Until Steve Osgood handed Cara Consilvio Hydrogen Jukebox, she had never heard of the opera.
“It is such a complex piece that is virtually unknown to virtually everybody,” said Osgood, Chautauqua Opera Company’s general and artistic director.
But as Consilvio spent time with the piece, a collaboration between American composer Philip Glass and beat poet Allen Ginsberg, she discovered a work that is as relatable as it is deep.
“I’ve found the more I listen to it, the more I study the poems, the more layers of complexity I see and the more it unpacks itself, the more it reveals itself to me,” said Consilvio, stage director for Chautauqua Opera’s production of the chamber opera.
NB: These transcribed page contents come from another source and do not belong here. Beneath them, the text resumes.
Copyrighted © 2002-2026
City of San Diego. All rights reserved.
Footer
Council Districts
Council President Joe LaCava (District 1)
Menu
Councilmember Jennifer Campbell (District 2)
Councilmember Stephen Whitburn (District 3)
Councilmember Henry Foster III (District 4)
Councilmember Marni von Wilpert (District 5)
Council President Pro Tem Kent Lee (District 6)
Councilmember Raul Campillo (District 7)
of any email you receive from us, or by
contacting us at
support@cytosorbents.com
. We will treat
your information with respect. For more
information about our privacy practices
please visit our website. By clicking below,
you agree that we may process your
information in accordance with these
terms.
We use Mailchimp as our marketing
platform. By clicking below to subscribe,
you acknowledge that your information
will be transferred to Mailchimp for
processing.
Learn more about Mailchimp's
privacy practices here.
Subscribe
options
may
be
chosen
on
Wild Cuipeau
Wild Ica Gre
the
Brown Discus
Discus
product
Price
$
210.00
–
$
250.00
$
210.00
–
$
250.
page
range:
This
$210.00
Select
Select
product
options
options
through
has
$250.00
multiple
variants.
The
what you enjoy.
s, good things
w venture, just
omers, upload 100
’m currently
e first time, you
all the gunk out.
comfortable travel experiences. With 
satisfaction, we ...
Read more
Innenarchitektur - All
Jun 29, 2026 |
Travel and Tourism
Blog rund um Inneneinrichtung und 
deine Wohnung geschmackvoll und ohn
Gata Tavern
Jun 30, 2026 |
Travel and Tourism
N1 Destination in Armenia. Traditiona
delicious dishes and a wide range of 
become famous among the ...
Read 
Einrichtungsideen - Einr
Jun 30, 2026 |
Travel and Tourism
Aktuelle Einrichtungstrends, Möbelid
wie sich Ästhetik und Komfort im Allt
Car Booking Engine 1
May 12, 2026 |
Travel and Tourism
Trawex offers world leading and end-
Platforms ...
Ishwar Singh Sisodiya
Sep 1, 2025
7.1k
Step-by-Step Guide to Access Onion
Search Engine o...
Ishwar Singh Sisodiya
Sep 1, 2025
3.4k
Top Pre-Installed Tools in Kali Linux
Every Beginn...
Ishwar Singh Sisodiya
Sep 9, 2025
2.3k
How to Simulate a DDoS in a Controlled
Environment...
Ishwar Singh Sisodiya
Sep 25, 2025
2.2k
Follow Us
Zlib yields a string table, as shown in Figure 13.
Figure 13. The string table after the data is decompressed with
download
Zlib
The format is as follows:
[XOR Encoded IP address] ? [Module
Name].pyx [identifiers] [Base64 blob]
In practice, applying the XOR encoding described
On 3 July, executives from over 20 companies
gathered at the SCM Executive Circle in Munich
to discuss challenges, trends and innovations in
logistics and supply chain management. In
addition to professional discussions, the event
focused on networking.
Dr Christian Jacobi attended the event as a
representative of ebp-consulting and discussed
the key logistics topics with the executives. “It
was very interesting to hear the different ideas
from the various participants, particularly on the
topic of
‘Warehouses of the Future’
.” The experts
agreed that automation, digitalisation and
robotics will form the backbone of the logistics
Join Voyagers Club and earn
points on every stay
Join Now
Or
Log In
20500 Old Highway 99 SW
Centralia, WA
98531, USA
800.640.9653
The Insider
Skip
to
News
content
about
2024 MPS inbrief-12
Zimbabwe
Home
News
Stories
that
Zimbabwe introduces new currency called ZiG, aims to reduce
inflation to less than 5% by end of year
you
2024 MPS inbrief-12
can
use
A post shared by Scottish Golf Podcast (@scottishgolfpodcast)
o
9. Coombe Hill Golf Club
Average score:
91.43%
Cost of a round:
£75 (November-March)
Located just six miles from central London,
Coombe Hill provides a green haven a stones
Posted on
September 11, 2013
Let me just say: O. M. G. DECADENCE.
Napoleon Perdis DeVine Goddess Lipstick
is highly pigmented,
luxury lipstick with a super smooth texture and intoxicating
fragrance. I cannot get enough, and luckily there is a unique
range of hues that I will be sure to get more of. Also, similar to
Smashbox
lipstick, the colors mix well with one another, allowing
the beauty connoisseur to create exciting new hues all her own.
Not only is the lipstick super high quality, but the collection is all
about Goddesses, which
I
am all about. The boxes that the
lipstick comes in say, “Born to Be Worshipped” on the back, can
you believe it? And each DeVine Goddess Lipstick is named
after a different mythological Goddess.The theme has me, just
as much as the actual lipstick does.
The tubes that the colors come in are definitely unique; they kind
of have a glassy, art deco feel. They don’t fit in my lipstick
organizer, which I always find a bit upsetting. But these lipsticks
At 2:30 p.m. Monday in McKnight Hall, Chautauqua Opera will hold its second open rehearsal for Hydrogen Jukebox. Community members will have the chance to establish a relationship with the piece that, according to Consilvio, will enhance their experience of the full production on July 27 or Aug. 1.
“I think people need a stake in it,” Consilvio said.
Glass and Ginsberg created Hydrogen Jukebox in 1988 after they crossed paths in an East Village bookstore in New York City. Glass was working to compose a piece for the Vietnam Veterans Theatre Ensemble when he ran into the poet. He invited Ginsberg to join him in the performance, and what started as a one-off turned into a full-fledged production, premiering at the Spoleto Festival in Charleston, South Carolina, in 1990.
The two created a piece that challenges the very definition of opera. In fact, the production (20 songs spanning two hours) is just as often referred to as a song series.
According to Consilvio, that combination of Glass and Ginsberg is the only way Hydrogen Jukebox could have become that utterly original piece that it is.
“If Glass did this without Allen Ginsberg, it would be a completely different show,” Consilvio said. “If Allen Ginsberg did this without Philip Glass, it would be so different.”
Osgood is confident that this production, with its nontraditional, non-narrative structure, will intrigue the Chautauqua community in new ways, leaving them anxious for more.
Osgood is always excited to pull back the curtain on opera, to show audiences how the company works, day in and day out, on the productions that audiences commonly only see on stage as finished pieces. With the addition of open rehearsals this season, Osgood has found a special way to invite audiences into the world of Chautauqua Opera.
And both he and Consilvio recognize how exciting and important that can be.
“I feel like this kind of piece, the more you put into it … the more you get out of it,” Consilvio said.
Osgood echoed that sentiment. If audiences invest in Hydrogen Jukebox, “it will give you back exponentially more,” he said. “And if we don’t give (Chautauquans) that opportunity, we have short-changed their chances.”